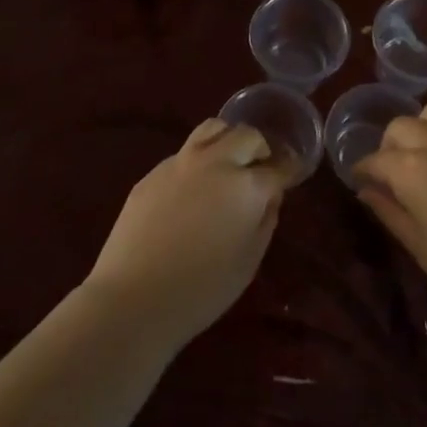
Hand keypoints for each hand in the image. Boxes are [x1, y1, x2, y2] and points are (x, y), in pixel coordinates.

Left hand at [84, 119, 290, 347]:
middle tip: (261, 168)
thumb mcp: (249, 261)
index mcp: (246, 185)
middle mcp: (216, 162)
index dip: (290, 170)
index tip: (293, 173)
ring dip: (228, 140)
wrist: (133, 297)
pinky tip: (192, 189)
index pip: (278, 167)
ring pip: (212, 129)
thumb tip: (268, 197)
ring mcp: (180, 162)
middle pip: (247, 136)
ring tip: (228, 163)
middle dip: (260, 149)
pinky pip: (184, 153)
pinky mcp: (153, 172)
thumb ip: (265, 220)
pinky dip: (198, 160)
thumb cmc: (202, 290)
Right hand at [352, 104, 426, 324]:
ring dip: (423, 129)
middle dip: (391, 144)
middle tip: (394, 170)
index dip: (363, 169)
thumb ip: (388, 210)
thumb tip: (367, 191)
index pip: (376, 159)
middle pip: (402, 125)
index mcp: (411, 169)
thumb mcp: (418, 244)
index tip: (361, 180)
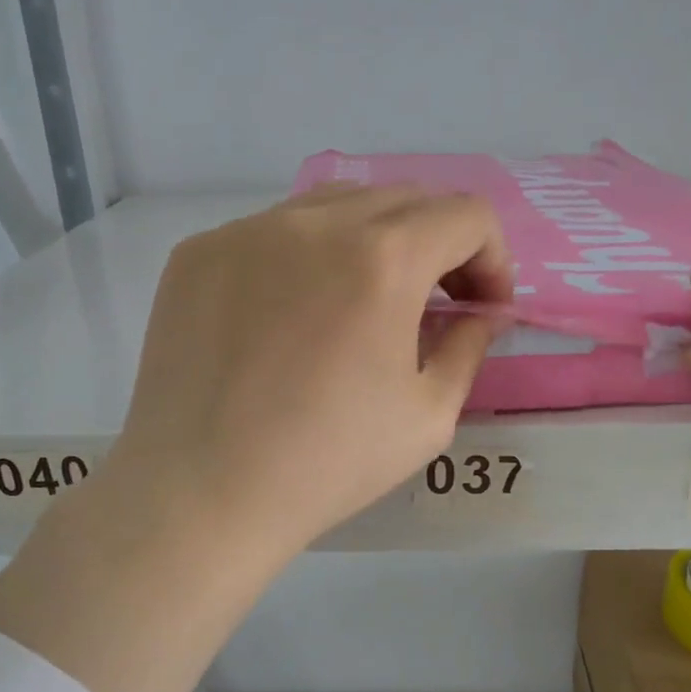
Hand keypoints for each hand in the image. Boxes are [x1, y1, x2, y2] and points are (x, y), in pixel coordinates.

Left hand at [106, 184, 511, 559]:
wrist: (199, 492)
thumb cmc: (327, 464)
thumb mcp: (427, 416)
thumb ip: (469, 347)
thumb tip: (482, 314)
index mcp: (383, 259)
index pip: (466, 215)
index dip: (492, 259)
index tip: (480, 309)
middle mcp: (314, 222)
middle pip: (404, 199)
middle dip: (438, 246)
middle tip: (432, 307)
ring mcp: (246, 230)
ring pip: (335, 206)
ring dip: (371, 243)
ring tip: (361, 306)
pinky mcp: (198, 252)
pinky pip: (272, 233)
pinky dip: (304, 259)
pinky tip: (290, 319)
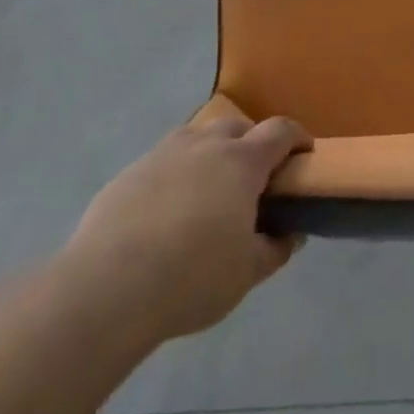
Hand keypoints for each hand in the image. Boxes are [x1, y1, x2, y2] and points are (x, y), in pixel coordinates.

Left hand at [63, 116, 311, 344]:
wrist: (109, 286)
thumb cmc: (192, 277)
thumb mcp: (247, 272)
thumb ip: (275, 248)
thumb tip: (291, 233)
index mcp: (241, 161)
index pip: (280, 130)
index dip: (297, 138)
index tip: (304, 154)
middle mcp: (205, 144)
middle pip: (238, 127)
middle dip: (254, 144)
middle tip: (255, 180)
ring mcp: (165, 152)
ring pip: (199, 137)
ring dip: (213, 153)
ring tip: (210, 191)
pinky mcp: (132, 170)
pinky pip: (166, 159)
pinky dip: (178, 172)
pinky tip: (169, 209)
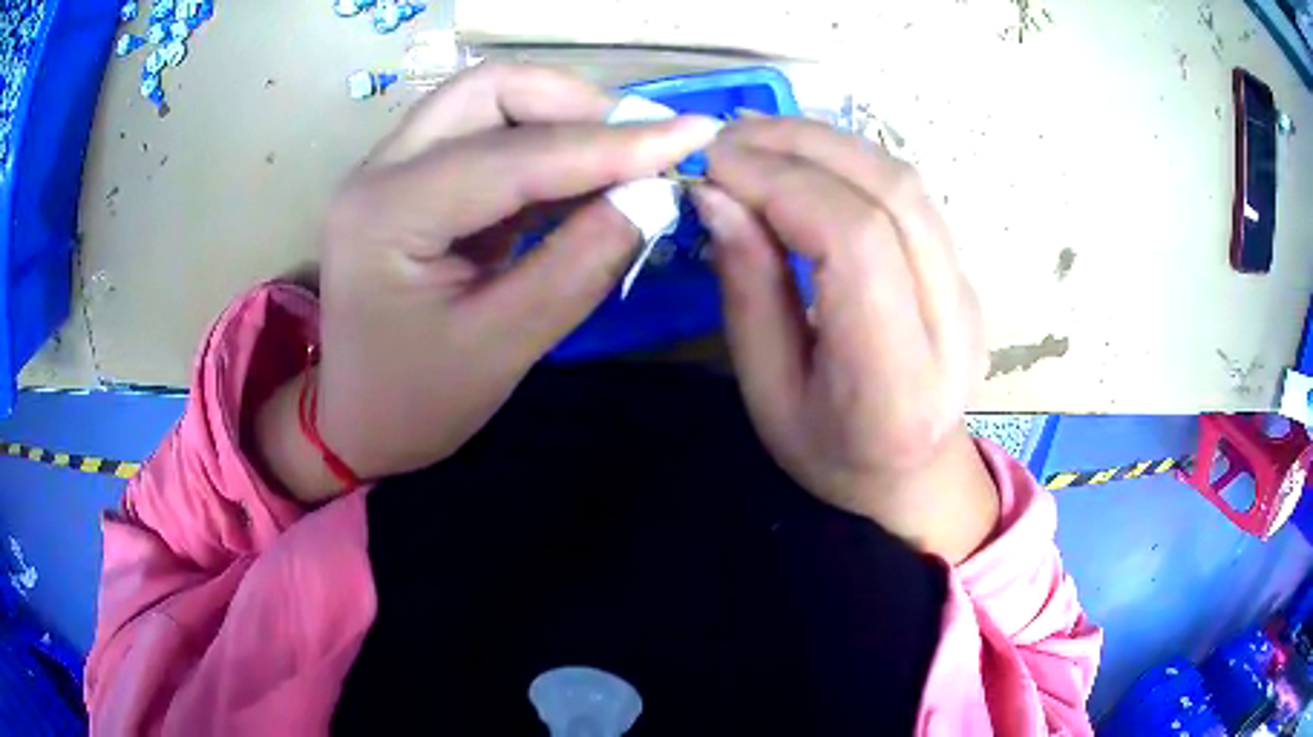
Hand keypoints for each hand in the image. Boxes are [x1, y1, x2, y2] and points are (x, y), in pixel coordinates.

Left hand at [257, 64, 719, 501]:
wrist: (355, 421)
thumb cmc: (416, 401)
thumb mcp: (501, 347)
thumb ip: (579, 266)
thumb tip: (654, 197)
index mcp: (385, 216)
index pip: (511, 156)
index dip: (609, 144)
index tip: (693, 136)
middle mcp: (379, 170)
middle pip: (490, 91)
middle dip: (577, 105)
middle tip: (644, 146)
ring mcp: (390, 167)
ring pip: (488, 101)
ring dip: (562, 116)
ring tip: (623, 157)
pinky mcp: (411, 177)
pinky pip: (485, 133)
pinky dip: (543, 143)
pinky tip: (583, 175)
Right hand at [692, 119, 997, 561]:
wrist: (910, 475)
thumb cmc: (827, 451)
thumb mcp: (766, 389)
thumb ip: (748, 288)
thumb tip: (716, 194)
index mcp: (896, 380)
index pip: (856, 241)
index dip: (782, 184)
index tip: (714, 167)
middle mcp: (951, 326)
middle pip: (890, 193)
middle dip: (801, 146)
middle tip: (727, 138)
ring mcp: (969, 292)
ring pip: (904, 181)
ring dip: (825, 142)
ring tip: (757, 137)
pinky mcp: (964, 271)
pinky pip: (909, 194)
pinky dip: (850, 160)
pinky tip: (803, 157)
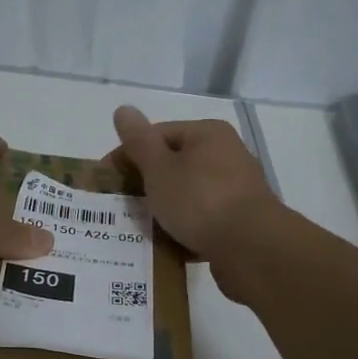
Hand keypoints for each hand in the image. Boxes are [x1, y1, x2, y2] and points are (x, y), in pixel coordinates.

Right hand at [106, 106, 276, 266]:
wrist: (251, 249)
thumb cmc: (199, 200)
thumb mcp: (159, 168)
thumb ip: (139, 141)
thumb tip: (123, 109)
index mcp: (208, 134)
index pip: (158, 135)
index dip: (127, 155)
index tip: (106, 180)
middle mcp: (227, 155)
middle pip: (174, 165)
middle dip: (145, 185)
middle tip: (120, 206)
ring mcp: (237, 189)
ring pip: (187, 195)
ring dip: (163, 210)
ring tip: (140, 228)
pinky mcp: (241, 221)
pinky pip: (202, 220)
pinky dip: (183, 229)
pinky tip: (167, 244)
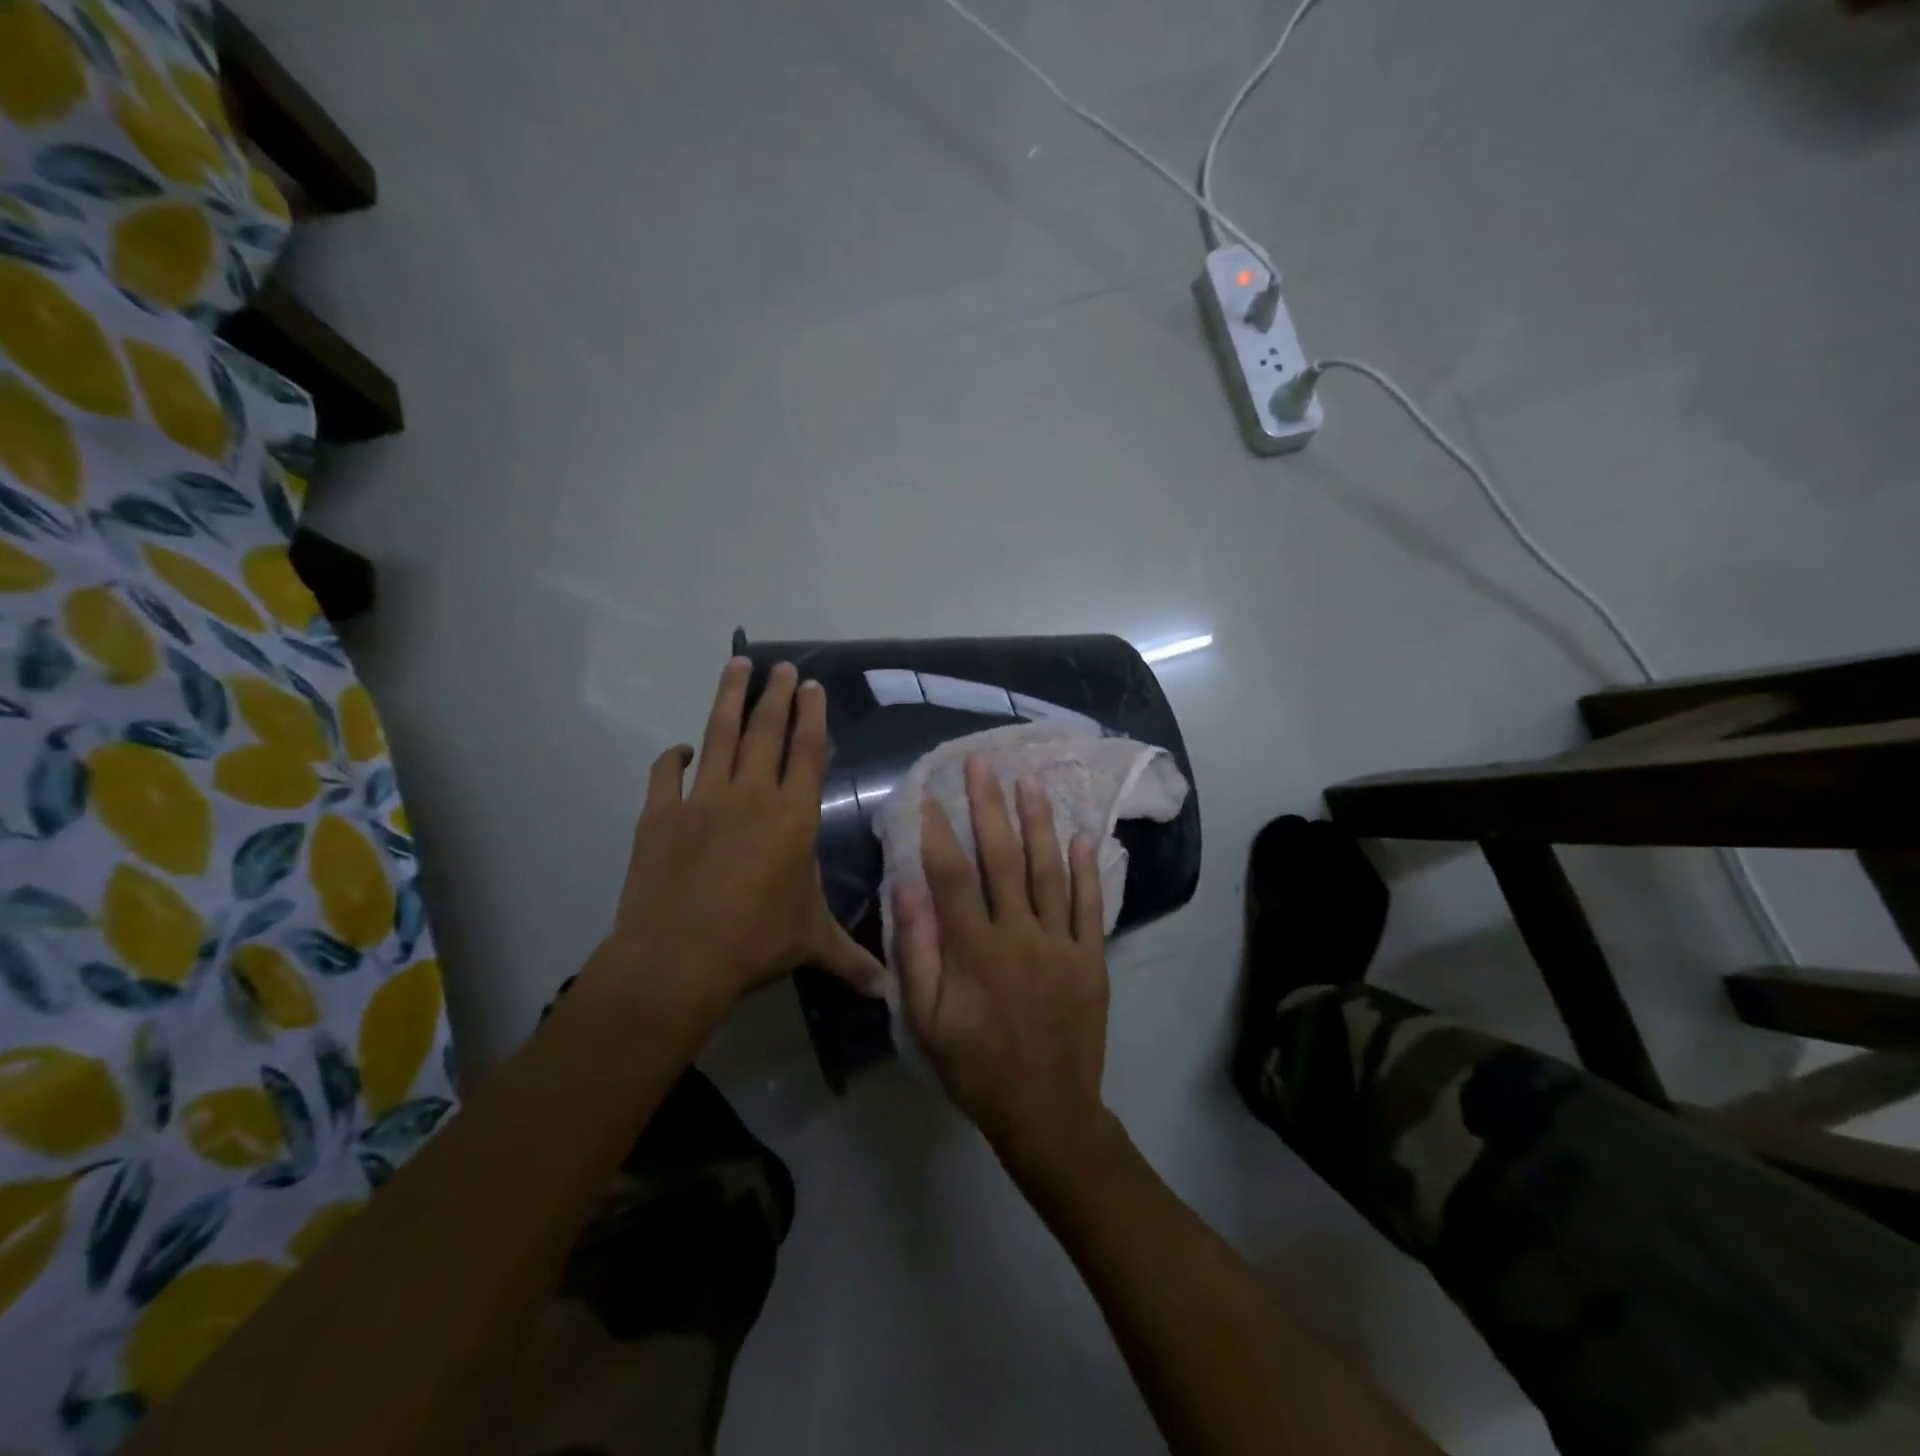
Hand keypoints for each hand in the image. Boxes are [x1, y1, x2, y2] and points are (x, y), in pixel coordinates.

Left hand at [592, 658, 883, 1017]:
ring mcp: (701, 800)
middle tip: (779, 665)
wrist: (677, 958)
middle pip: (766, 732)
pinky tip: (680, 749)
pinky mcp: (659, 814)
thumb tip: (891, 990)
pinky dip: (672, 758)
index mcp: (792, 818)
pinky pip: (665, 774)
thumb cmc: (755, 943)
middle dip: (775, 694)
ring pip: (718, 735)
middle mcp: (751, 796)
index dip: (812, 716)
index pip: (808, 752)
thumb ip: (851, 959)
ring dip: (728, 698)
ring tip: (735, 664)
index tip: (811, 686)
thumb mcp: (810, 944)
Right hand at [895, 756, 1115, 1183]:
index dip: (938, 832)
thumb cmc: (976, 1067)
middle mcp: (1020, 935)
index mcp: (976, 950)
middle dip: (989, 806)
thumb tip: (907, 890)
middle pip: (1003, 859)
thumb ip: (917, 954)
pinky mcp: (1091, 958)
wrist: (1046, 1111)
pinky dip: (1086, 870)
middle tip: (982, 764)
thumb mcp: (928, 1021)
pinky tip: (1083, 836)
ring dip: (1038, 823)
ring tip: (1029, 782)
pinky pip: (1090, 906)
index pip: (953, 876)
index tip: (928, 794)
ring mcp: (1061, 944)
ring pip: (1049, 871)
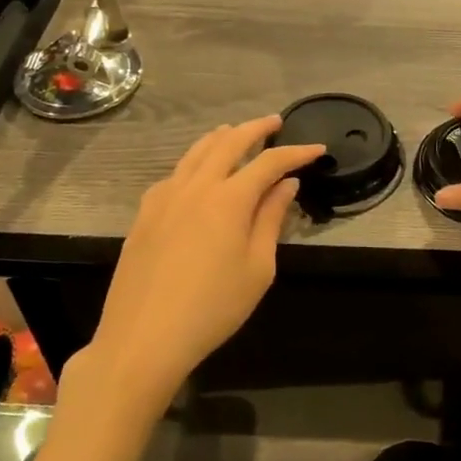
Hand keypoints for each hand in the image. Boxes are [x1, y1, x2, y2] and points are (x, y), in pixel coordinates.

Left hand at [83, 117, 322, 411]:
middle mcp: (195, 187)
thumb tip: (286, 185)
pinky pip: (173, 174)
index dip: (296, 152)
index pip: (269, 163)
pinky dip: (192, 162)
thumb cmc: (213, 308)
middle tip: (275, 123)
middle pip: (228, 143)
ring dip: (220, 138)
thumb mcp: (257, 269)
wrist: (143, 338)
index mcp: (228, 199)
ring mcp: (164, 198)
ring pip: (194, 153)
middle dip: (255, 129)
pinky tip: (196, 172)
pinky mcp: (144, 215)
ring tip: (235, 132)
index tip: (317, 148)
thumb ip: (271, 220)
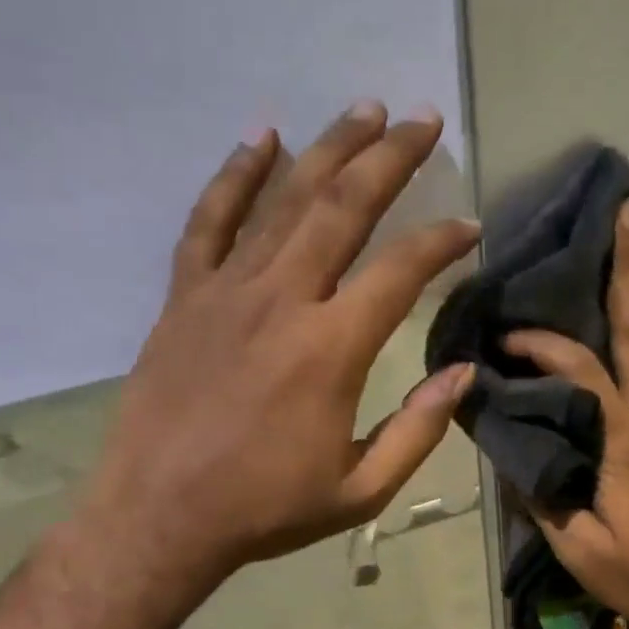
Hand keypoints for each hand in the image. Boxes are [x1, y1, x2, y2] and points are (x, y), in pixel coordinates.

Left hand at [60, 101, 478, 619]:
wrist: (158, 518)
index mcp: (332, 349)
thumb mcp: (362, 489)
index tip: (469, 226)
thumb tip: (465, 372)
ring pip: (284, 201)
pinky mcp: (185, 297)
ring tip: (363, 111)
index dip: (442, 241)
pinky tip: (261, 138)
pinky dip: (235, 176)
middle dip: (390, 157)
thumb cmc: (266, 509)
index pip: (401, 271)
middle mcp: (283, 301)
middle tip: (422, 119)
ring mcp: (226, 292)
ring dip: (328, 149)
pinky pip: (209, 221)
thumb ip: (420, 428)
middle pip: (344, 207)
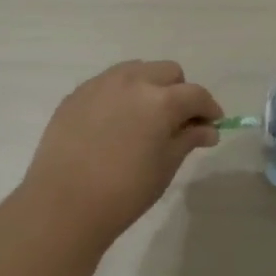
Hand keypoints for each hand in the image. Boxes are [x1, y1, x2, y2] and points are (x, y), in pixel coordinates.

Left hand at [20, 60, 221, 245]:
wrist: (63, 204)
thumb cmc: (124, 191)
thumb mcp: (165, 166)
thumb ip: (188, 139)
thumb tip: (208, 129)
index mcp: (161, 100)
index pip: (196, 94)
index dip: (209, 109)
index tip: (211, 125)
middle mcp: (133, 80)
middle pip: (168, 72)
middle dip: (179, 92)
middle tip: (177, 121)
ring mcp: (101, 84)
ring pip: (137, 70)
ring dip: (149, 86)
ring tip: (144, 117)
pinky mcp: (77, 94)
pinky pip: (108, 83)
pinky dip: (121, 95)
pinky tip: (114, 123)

** WHAT IS EXPECTED **
Look at the listing and set down only the lines from its start through the line with "index tip: (304, 154)", word for word and without pictures.

** ANSWER TO THIS PROBLEM **
Hand keypoints for each hand in the image. Boxes are [x1, y1, x2, y2] and points are (x, y), in pixel coordinates.

Left hand at [84, 119, 290, 347]:
middle tip: (261, 168)
thumb mcp: (249, 261)
index mcp: (246, 185)
middle mcp: (216, 162)
index dip: (290, 170)
index tip: (293, 173)
ring dip: (228, 140)
wrist: (133, 297)
pinky tip: (192, 189)
index pip: (278, 167)
ring pip: (212, 129)
thumb tip: (268, 197)
ring mcp: (180, 162)
middle pip: (247, 136)
ring tip: (228, 163)
middle dip: (260, 149)
pinky pip: (184, 153)
pinky mcp: (153, 172)
thumb ip: (265, 220)
pinky dip: (198, 160)
thumb cmc: (202, 290)
Right hand at [352, 104, 426, 324]:
ring dip: (423, 129)
middle dip: (391, 144)
middle tip: (394, 170)
index dip: (363, 169)
thumb ip: (388, 210)
thumb tip: (367, 191)
index pip: (376, 159)
middle pip: (402, 125)
index mcp: (411, 169)
thumb mcp: (418, 244)
index tip: (361, 180)
Hand keypoints for each hand in the image. Boxes are [x1, y1, x2, y2] and points are (x, y), in pixel coordinates.

Left hand at [106, 184, 511, 559]:
wrist: (199, 492)
thumb cmc: (327, 464)
thumb mcp: (427, 416)
thumb ip: (469, 347)
thumb tip: (482, 314)
index mcp: (383, 259)
index pip: (466, 215)
index dip: (492, 259)
index tip: (480, 309)
middle mcp: (314, 222)
middle pip: (404, 199)
middle dip: (438, 246)
middle tip: (432, 307)
ring mcp: (246, 230)
ring pip: (335, 206)
ring dip: (371, 243)
ring tip: (361, 306)
pinky mcp: (198, 252)
pinky pip: (272, 233)
pinky dip: (304, 259)
pinky tip: (290, 319)
Hand keypoints for each hand in the image. Boxes are [x1, y1, x2, y2] and points are (x, y), in pixel coordinates.

Left hand at [63, 116, 311, 344]:
wrist: (109, 286)
thumb cmc: (192, 277)
thumb mcp: (247, 272)
thumb ip: (275, 248)
thumb tip: (291, 233)
index mcp: (241, 161)
index pip: (280, 130)
index dip: (297, 138)
index tip: (304, 154)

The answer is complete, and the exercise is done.